C. Z. : C’est quelque chose qui s’est fait un peu tout seul. J’avais un profil scientifique, un entourage plutôt médical, j’ai toujours eu cette attirance pour la médecine et je ne me suis pas posé beaucoup de questions !
Dr C. B. : De mon côté, je suis issue d’une famille d’ingénieurs plutôt que de médecins : j’étais le vilain petit canard qui va à la fac ! Mais j’ai toujours été attirée par la biologie, le corps humain, l’hôpital… Je ne sais pas si on peut parler de vocation mais, pour moi, c’était médecine ou rien d’autre, même si je pense que si je n’avais pas eu médecine, je ne me serais pas acharnée.
Comment se sont déroulées vos études de médecine, et comment avez-vous choisi la radiologie ?
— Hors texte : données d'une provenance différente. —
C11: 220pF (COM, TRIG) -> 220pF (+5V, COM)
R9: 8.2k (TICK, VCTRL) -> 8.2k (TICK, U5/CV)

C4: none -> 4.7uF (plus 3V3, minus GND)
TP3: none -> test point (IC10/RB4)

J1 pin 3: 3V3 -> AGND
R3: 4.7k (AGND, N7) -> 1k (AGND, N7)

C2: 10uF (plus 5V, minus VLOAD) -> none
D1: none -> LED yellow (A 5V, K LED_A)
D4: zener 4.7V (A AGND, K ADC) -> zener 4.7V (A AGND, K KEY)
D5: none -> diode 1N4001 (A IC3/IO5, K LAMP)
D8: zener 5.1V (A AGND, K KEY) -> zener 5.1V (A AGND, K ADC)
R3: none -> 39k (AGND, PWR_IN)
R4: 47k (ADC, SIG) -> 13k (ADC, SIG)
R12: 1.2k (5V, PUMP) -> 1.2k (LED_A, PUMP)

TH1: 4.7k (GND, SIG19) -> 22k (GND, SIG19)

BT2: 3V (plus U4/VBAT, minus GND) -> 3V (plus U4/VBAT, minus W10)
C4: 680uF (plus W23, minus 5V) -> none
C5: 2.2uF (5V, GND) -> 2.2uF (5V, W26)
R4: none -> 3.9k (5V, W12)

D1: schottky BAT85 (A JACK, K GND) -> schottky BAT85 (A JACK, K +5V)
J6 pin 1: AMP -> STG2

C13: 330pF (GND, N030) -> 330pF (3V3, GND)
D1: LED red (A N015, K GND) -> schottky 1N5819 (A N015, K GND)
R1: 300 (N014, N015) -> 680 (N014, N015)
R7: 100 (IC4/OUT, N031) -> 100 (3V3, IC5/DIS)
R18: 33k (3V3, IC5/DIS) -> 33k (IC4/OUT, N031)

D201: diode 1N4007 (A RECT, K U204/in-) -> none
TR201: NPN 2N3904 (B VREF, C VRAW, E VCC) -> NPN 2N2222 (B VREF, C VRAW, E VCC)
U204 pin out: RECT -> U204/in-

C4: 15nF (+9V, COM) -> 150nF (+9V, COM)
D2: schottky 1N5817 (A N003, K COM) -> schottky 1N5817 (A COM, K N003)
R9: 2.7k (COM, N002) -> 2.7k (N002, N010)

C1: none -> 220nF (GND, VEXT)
C. Z. : J’étais dans une fac privée à Lille, à taille humaine, avec des moyens appréciables, beaucoup de simulation. Au fur et à mesure de mes études, j’ai réalisé que les cours que je préférais concernaient l’imagerie, le diagnostic. J’aimais toutes les matières, je ne voulais pas vraiment choisir, je souhaitais quelque chose de multidisciplinaire. J’ai passé les ECN l’année du Covid, j’avais envie d’aller dans le Sud mais mon classement ne me le permettait pas, je me suis donc arrêtée à Tours, au milieu de la France !
J’ai aimé le côté technique, le fait de mener l’enquête avec les images
Dr Céline Barcelo
Dr C. B. : J’ai quant à moi fait mon externat à Bordeaux, c’étaient des années extrêmement sympathiques : on se fait plein d’amis, on fait la fête… En stage, en revanche, on est souvent livrés à nous-mêmes, employés à de basses tâches… Mais ce n’est pas vrai pour tous les stages, et je dis merci à ceux qui nous ont pris sous leur aile. Je suis partie à Toulouse pour l’internat, au départ pour faire de l’oncologie. Je suis passée en premier semestre en radiologie et je suis tombée sur des gens passionnants. À l’époque, on avait quatre semestres pour se décider : j’avais aimé le côté technique, le fait de mener l’enquête avec les images, l’idée de pouvoir faire de l’interventionnel, d’échanger en permanence avec les cliniciens, de toucher à tous les publics : des enfants, des personnes âgées, des hommes et des femmes… Et j’ai donc poursuivi en radiologie.
En quoi cette spécialité sort-elle selon vous du lot ?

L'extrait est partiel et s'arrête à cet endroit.